### PROMPT:
Look through the data below. Show each line where the string "business" occurs.

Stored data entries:
-- Opening Marker --
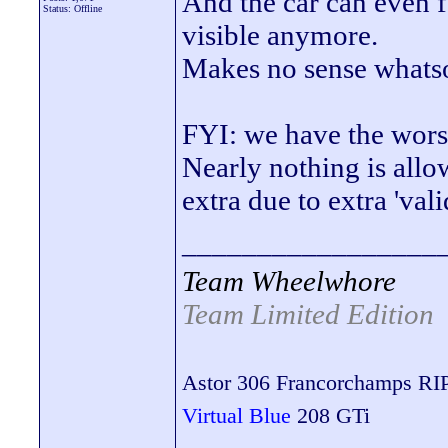
And the car can even f
Status: Offline
visible anymore.
Makes no sense whats
FYI: we have the wor
Nearly nothing is allo
extra due to extra 'val
_________________
Team Wheelwhore
Team Limited Edition
Astor 306 Francorchamps RI
Virtual Blue
208 GTi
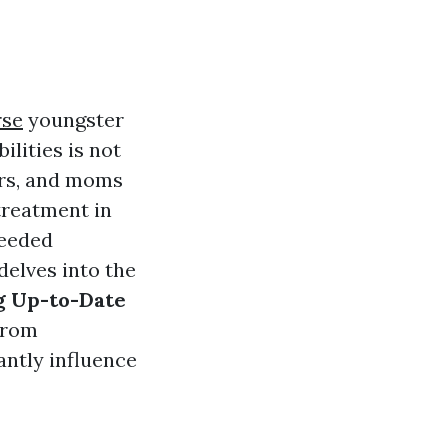
rse
youngster
lities is not
kers, and moms
treatment in
needed
delves into the
g Up-to-Date
 from
antly influence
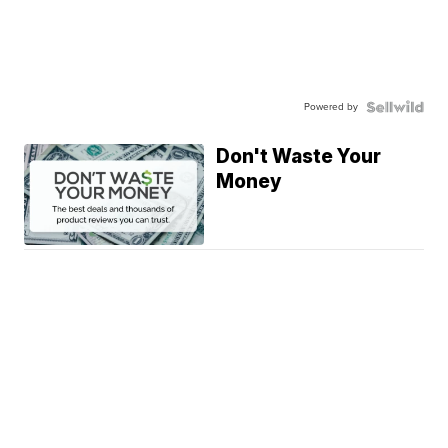
Powered by
Don't Waste Your
Money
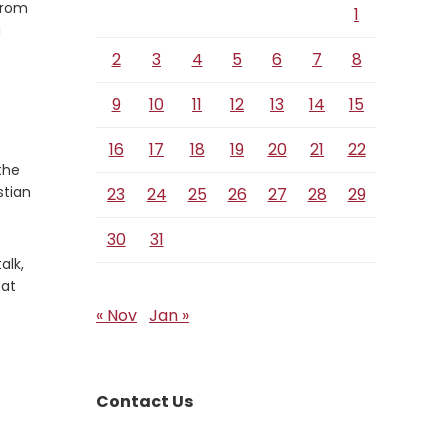
from
1
a
2
3
4
5
6
7
8
9
10
11
12
13
14
15
16
17
18
19
20
21
22
the
stian
23
24
25
26
27
28
29
30
31
alk,
eat
« Nov
Jan »
Contact Us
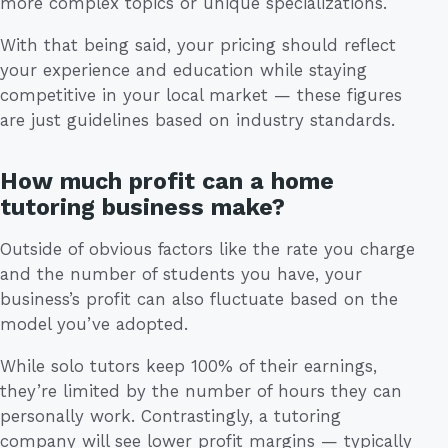
more complex topics or unique specializations.
With that being said, your pricing should reflect
your experience and education while staying
competitive in your local market — these figures
are just guidelines based on industry standards.
How much profit can a home
tutoring business make?
Outside of obvious factors like the rate you charge
and the number of students you have, your
business’s profit can also fluctuate based on the
model you’ve adopted.
While solo tutors keep 100% of their earnings,
they’re limited by the number of hours they can
personally work. Contrastingly, a tutoring
company will see lower profit margins — typically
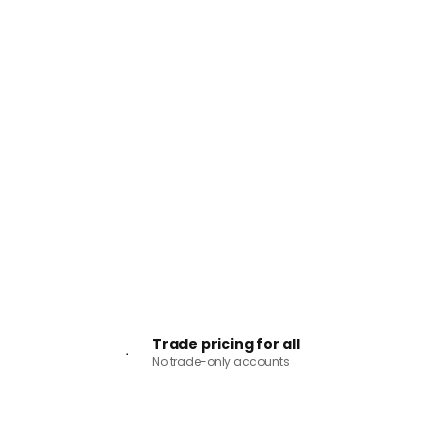
Trade pricing for all
No trade-only accounts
-- Closing Marker --
### EXERCISE RESPONSE:
tutoring business make?
business’s profit can also fluctuate based on the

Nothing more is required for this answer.